String or character literal delimiters occuring within a literal must be escaped: "\"", '\''.

fn main() {
    // You can use escapes to write bytes by their hexadecimal values...
    let byte_escape = "I'm writing \x52\x75\x73\x74!";
    println!("What are you doing\x3F (\\x3F means ?) {}", byte_escape);

    // ...or Unicode code points.
    let unicode_codepoint = "\u{211D}";
    let character_name = "\"DOUBLE-STRUCK CAPITAL R\"";

    println!("Unicode character {} (U+211D) is called {}",
                unicode_codepoint, character_name );


    let long_string = "String literals
                        can span multiple lines.
                        The linebreak and indentation here ->\
                        <- can be escaped too!";
    println!("{}", long_string);
}

Sometimes there are just too many characters that need to be escaped or it's just much more convenient to write a string out as-is.

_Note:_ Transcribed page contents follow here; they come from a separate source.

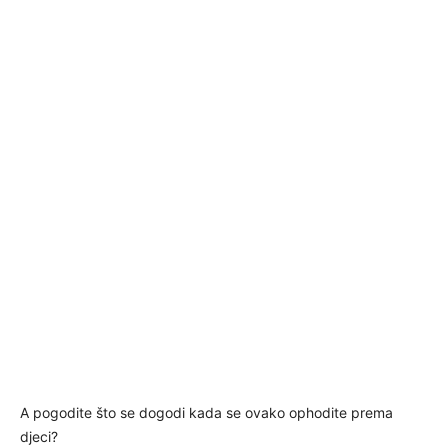
A pogodite što se dogodi kada se ovako ophodite prema
djeci?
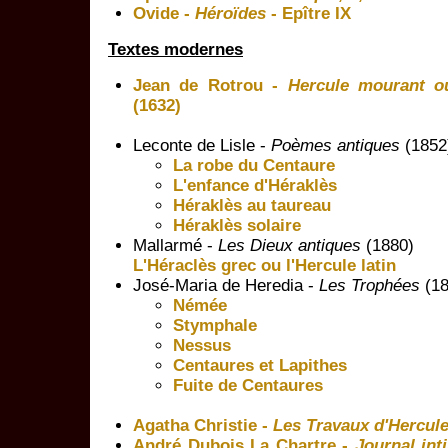
Ovide -
Héroïdes
- Epître IX
Textes modernes
Jean de Rotrou -
Hercule mourant ou
(1632)
Leconte de Lisle -
Poèmes antiques
(1852
La robe du Centaure
L'enfance d'Héraklès
Héraklès au taureau
Héraklès solaire
Mallarmé -
Les Dieux antiques
(1880)
L'Héraclès grec ou l'Hercule latin
José-Maria de Heredia -
Les Trophées
(18
Némée
Stymphale
Nessus
Centaures et Lapithes
Fuite de Centaures
Agatha Christie -
Les Travaux d'Hercul
André Dubois La Chartre -
Journal int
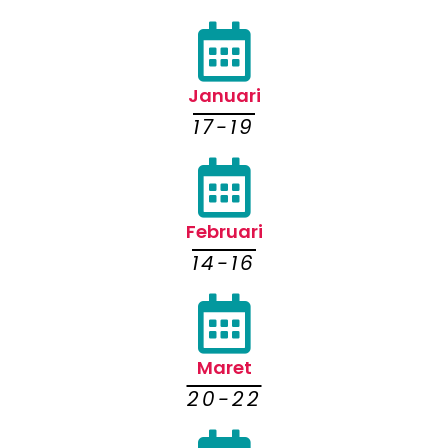
Januari
17-19
Februari
14-16
Maret
20-22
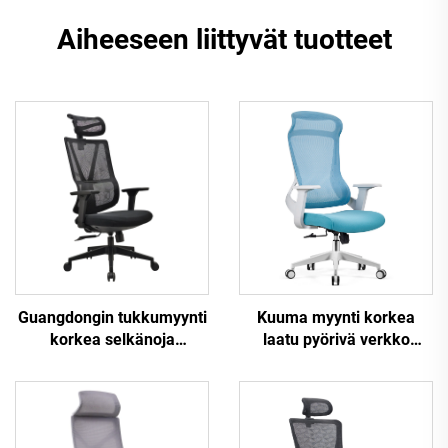
Aiheeseen liittyvät tuotteet
Kuuma myynti korkea
Guangdongin tukkumyynti
laatu pyörivä verkko
korkea selkänoja
muotoilu
säädettävä ergonominen
tietokonekalusteet
verkko toimistotuoli
muovinen ergonominen
mukava tietokonepöydän
toimistotuoli
tuoli toimistoon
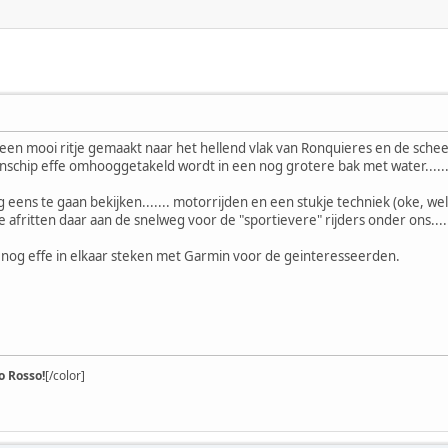
 een mooi ritje gemaakt naar het hellend vlak van Ronquieres en de sche
enschip effe omhooggetakeld wordt in een nog grotere bak met water......
 eens te gaan bekijken....... motorrijden en een stukje techniek (oke, w
afritten daar aan de snelweg voor de "sportievere" rijders onder ons....
 nog effe in elkaar steken met Garmin voor de geinteresseerden.
 Rosso!
[/color]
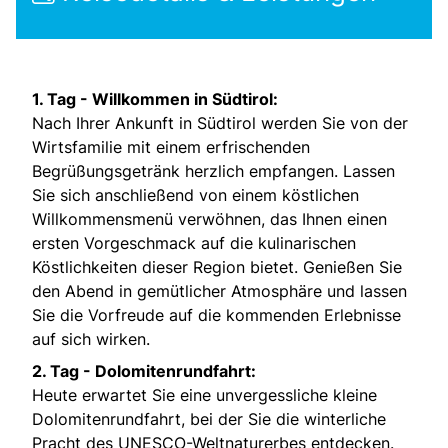
1. Tag - Willkommen in Südtirol:
Nach Ihrer Ankunft in Südtirol werden Sie von der
Wirtsfamilie mit einem erfrischenden
Begrüßungsgetränk herzlich empfangen. Lassen
Sie sich anschließend von einem köstlichen
Willkommensmenü verwöhnen, das Ihnen einen
ersten Vorgeschmack auf die kulinarischen
Köstlichkeiten dieser Region bietet. Genießen Sie
den Abend in gemütlicher Atmosphäre und lassen
Sie die Vorfreude auf die kommenden Erlebnisse
auf sich wirken.
2. Tag - Dolomitenrundfahrt:
Heute erwartet Sie eine unvergessliche kleine
Dolomitenrundfahrt, bei der Sie die winterliche
Pracht des UNESCO-Weltnaturerbes entdecken.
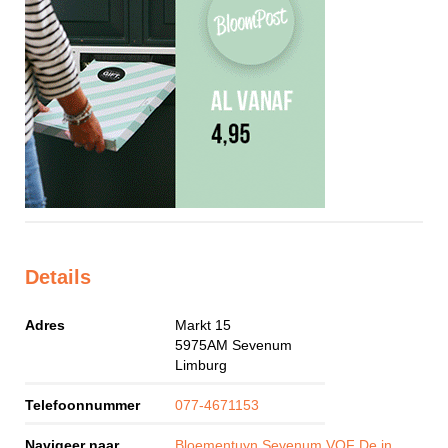
Details
Adres
Markt 15
5975AM
Sevenum
Limburg
Telefoonnummer
077-4671153
Navigeer naar
Bloementuyn Sevenum VOF De in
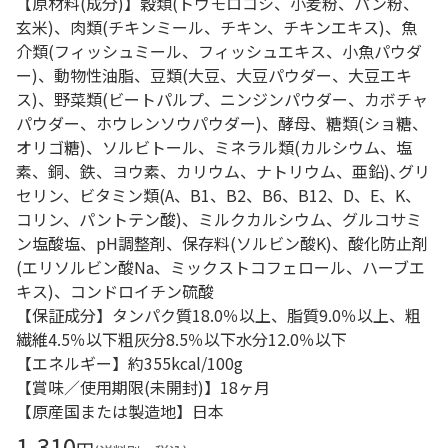
【原材料(成分)】穀類(トウモロコシ、小麦粉、パン粉、
玄米)、肉類(チキンミール、チキン、チキンエキス)、魚
介類(フィッシュミール、フィッシュエキス、小魚パウダ
ー)、動物性油脂、豆類(大豆、大豆パウダー、大豆エキ
ス)、野菜類(ビートパルプ、ニンジンパウダー、カボチャ
パウダー、ホウレンソウパウダー)、酵母、糖類(ショ糖、
オリゴ糖)、ソルビトール、ミネラル類(カルシウム、塩
素、銅、鉄、ヨウ素、カリウム、ナトリウム、亜鉛)､グリ
セリン、ビタミン類(A、B1、B2、B6、B12、D、E、K、
コリン、パントテン酸)、ミルクカルシウム、グルコサミ
ン塩酸塩、pH調整剤、保存料(ソルビン酸K)、酸化防止剤
(エリソルビン酸Na、ミックストコフェロール、ハーブエ
キス)、コンドロイチン硫酸
【保証成分】タンパク質18.0％以上、脂質9.0％以上、粗
繊維4.5％以下粗灰分8.5％以下水分12.0％以下
【エネルギー】約355kcal/100g
【賞味／使用期限(未開封)】18ヶ月
【原産国または製造地】日本
1,310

This is where raw string literals come into play.

fn main() {
    let raw_str = r"Escapes don't work here: \x3F \u{211D}";
    println!("{}", raw_str);

    // If you need quotes in a raw string, add a pair of #s
    let quotes = r#"And then I said: "There is no escape!""#;
    println!("{}", quotes);

    // If you need "# in your string, just use more #s in the delimiter.
    // There is no limit for the number of #s you can use.
    let longer_delimiter = r###"A string with "# in it. And even "##!"###;
    println!("{}", longer_delimiter);
}

Want a string that's not UTF-8? (Remember, str and String must be valid UTF-8). Or maybe you want an array of bytes that's mostly text? Byte strings to the rescue!

use std::str;

fn main() {
    // Note that this is not actually a `&str`
    let bytestring: &[u8; 21] = b"this is a byte string";

    // Byte arrays don't have the `Display` trait, so printing them is a bit limited
    println!("A byte string: {:?}", bytestring);

    // Byte strings can have byte escapes...
    let escaped = b"\x52\x75\x73\x74 as bytes";
    // ...but no unicode escapes
    // let escaped = b"\u{211D} is not allowed";
    println!("Some escaped bytes: {:?}", escaped);


    // Raw byte strings work just like raw strings
    let raw_bytestring = br"\u{211D} is not escaped here";
    println!("{:?}", raw_bytestring);

    // Converting a byte array to `str` can fail
    if let Ok(my_str) = str::from_utf8(raw_bytestring) {
        println!("And the same as text: '{}'", my_str);
    }

    let _quotes = br#"You can also use "fancier" formatting, \
                    like with normal raw strings"#;

    // Byte strings don't have to be UTF-8
    let shift_jis = b"\x82\xe6\x82\xa8\x82\xb1\x82\xbb"; // "ようこそ" in SHIFT-JIS

    // But then they can't always be converted to `str`
    match str::from_utf8(shift_jis) {
        Ok(my_str) => println!("Conversion successful: '{}'", my_str),
        Err(e) => println!("Conversion failed: {:?}", e),
    };
}

For conversions between character encodings check out the encoding crate.

A more detailed listing of the ways to write string literals and escape characters is given in the 'Tokens' chapter of the Rust Reference.